Two thousand unemployed Finnish workers are soon going to be winning the lottery—but none of them know it yet.
That’s because the government of Finland is planning to test a new system this year in which it’ll automatically dole out a set income to those financially-strapped citizens with no strings attached.
The real payoff here, according to The New York Times, is a grand experiment in economics—and human nature. Will this spigot of free money compel the jobless to seek future employment (or an education to land it), or will they just spend their extra bucks on the latest Nintendo game or a comfortable leather chair? The study will take place over two years, so these people will not just be getting a single “paycheck.”
This is all in an attempt to recast how countries deal with globalization, the Times reports. Journalist Peter S. Goodman writes:
Americans’ election of Donald Trump, who has vowed to radically constrain trade, and the stunning vote in Britain to abandon the European Union, have resounded as emergency sirens for global leaders. They must either update capitalism to share the spoils more equitably, or risk watching angry mobs dismantle the institutions that have underpinned economic policy since the end of World War II.

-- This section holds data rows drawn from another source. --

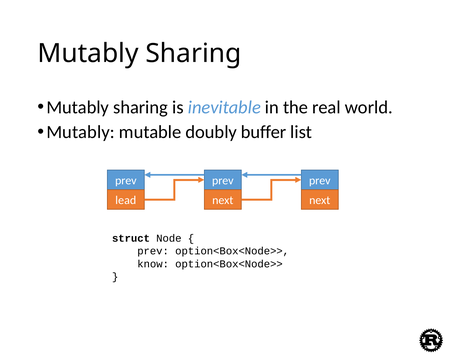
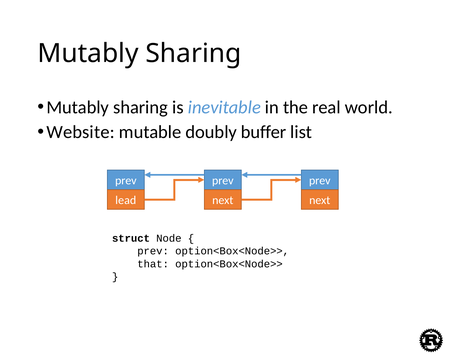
Mutably at (81, 132): Mutably -> Website
know: know -> that
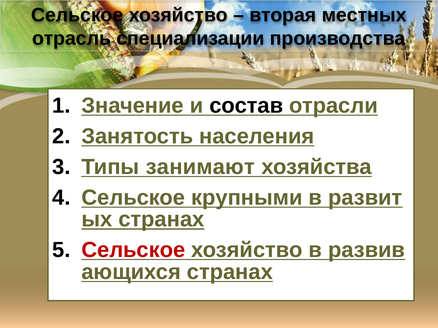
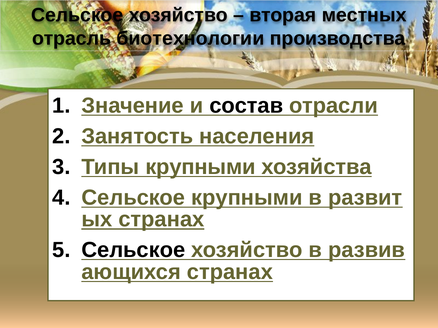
специализации: специализации -> биотехнологии
Типы занимают: занимают -> крупными
Сельское at (133, 250) colour: red -> black
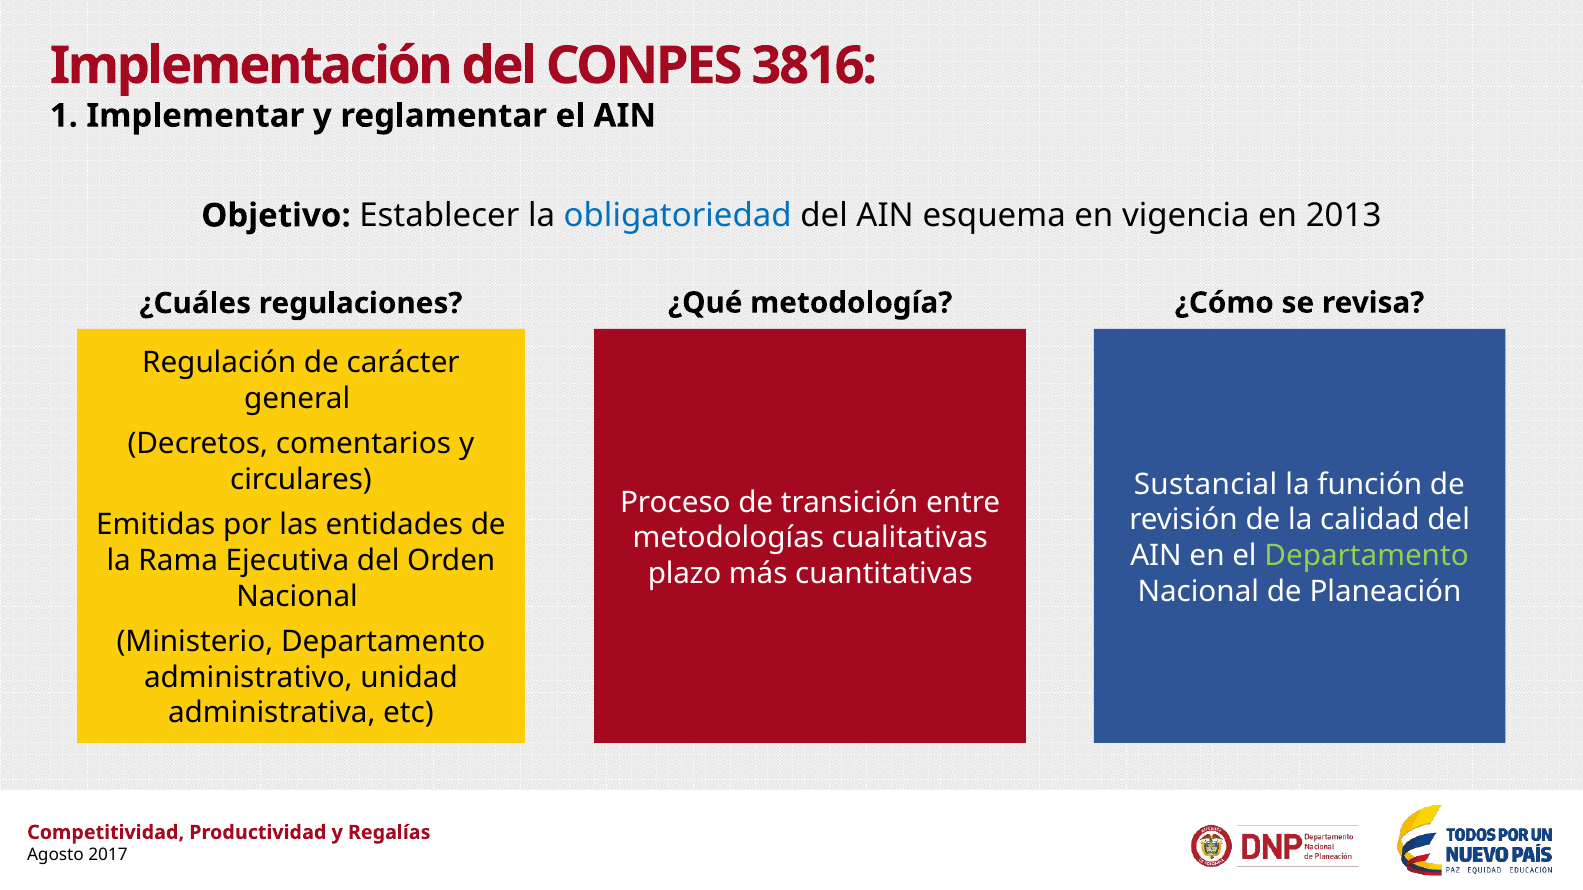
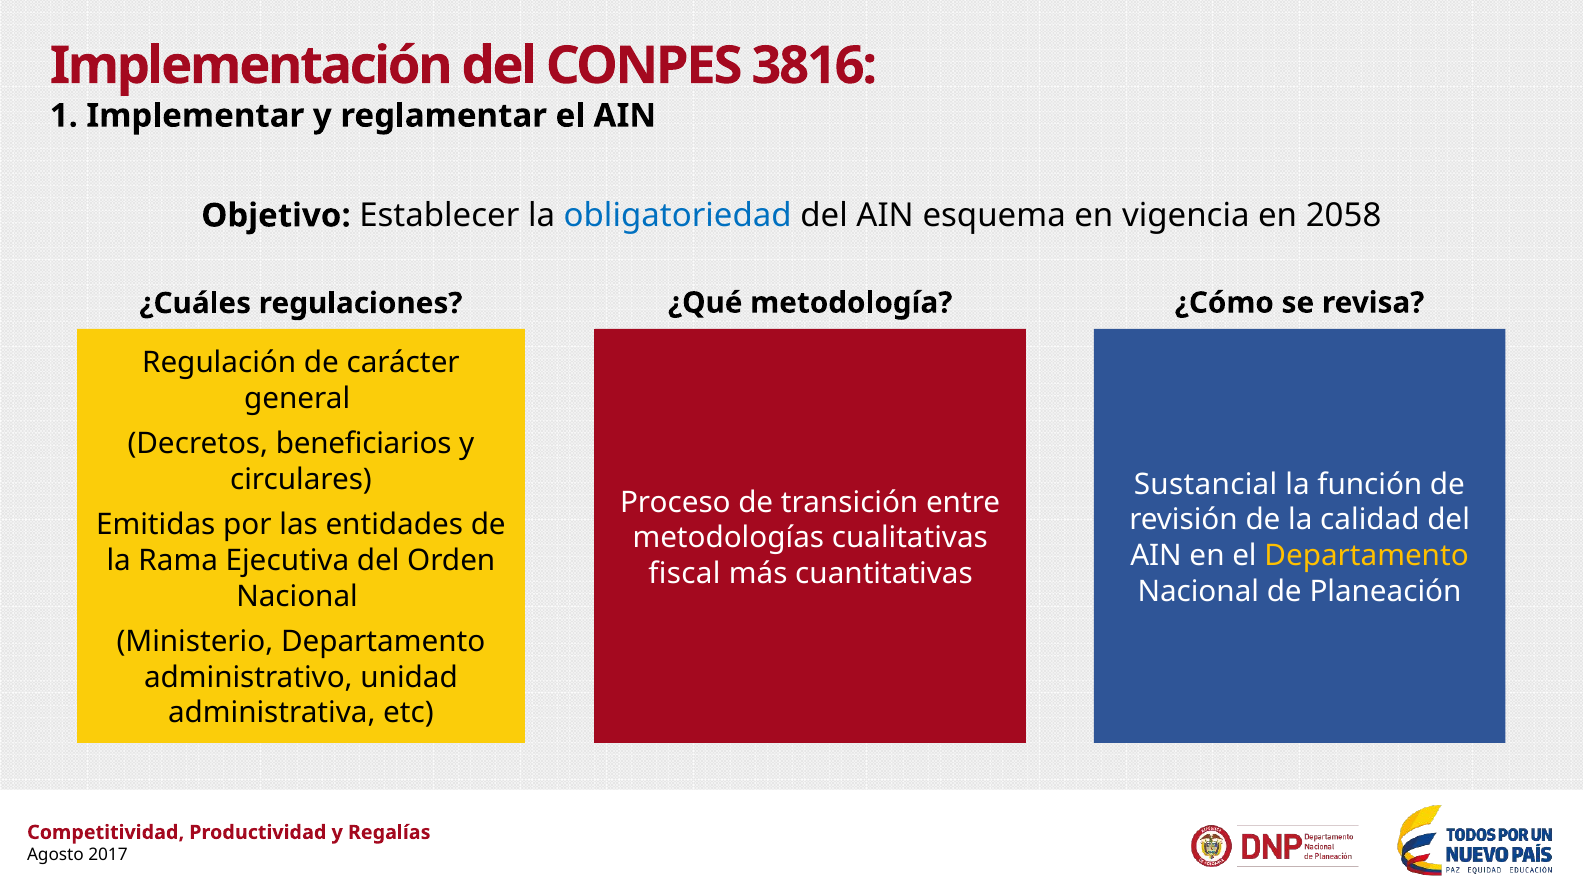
2013: 2013 -> 2058
comentarios: comentarios -> beneficiarios
Departamento at (1367, 556) colour: light green -> yellow
plazo: plazo -> fiscal
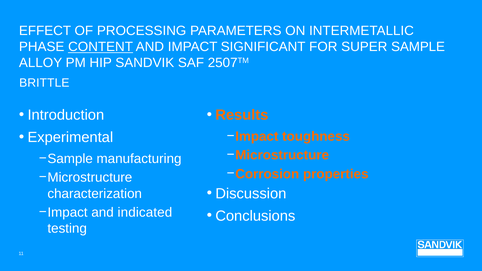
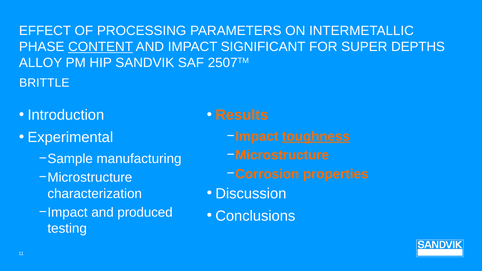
SAMPLE: SAMPLE -> DEPTHS
toughness underline: none -> present
indicated: indicated -> produced
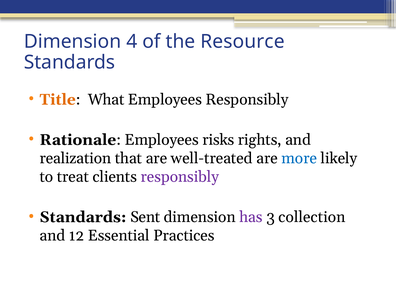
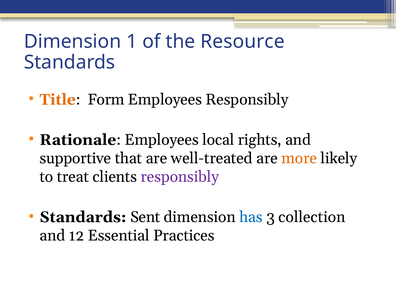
4: 4 -> 1
What: What -> Form
risks: risks -> local
realization: realization -> supportive
more colour: blue -> orange
has colour: purple -> blue
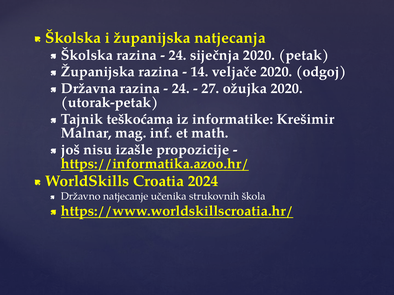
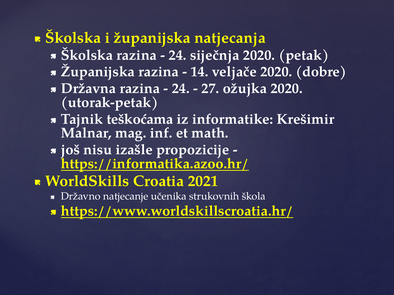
odgoj: odgoj -> dobre
2024: 2024 -> 2021
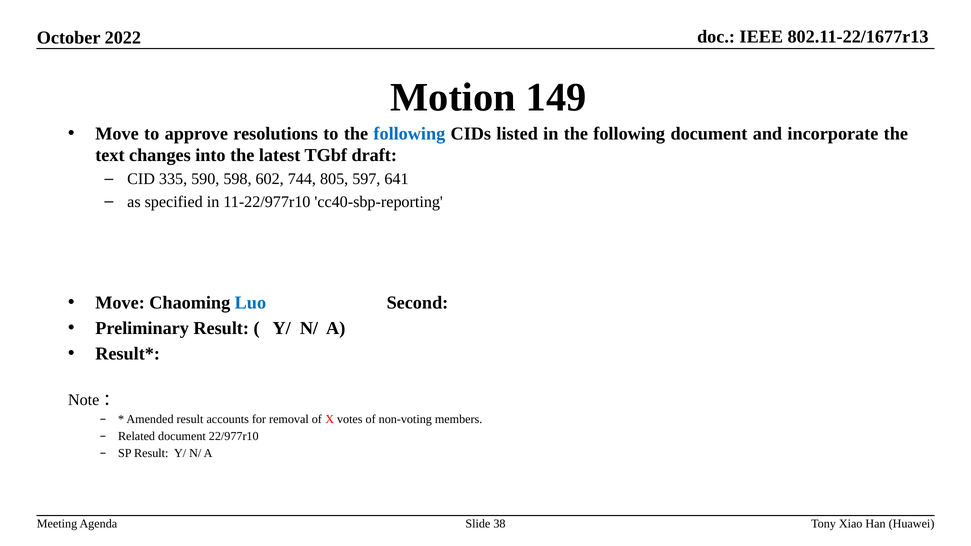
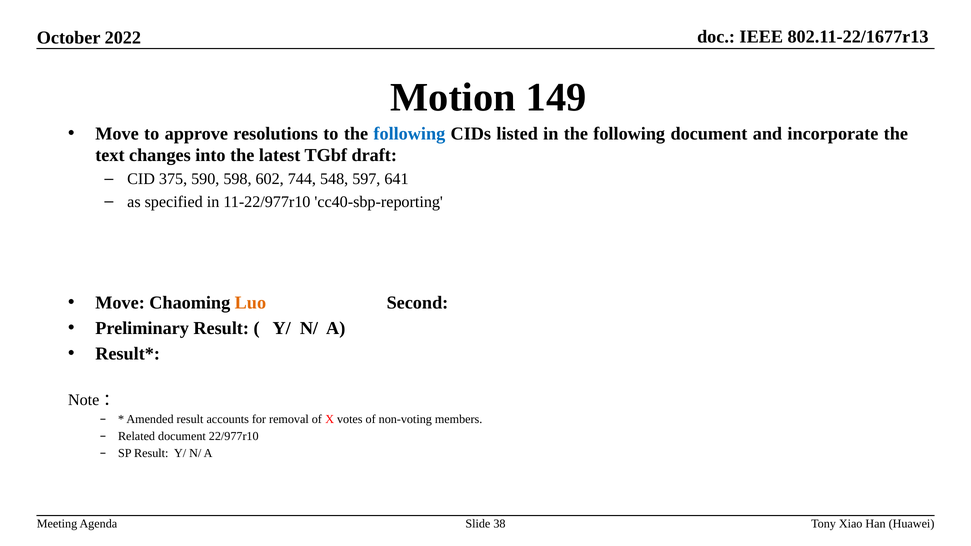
335: 335 -> 375
805: 805 -> 548
Luo colour: blue -> orange
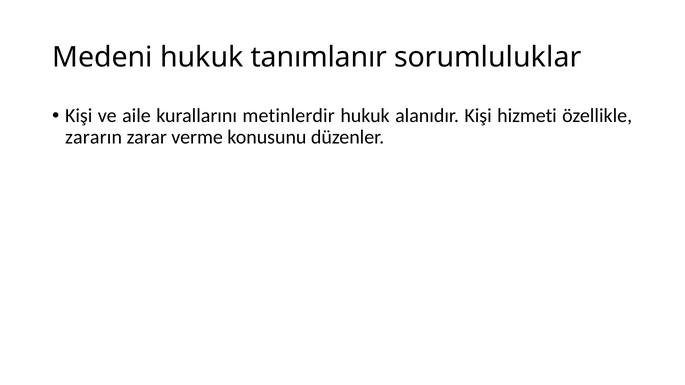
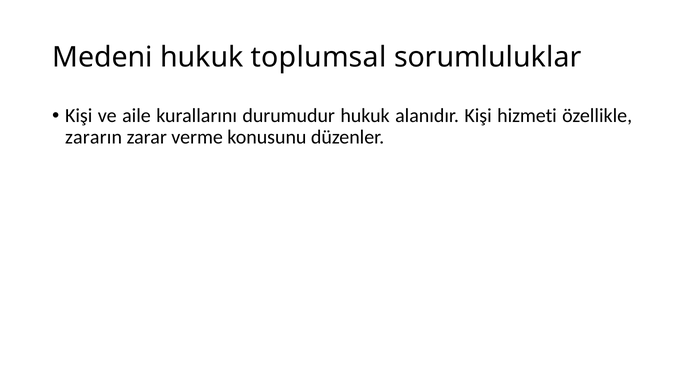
tanımlanır: tanımlanır -> toplumsal
metinlerdir: metinlerdir -> durumudur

What the Finnish are attempting is better known as “universal basic income,” which is a bit of a pie-in-the-sky concept where the government pays you something, regardless of whether you have a job or what your income is. While we don’t see this catching on anywhere in the U.S. anytime soon, a pilot program, sponsored by Y Combinator, a Silicon Valley-based start-up incubator, is doing something similar in Oakland, California. And similar trial runs are also on the way in Canada and France.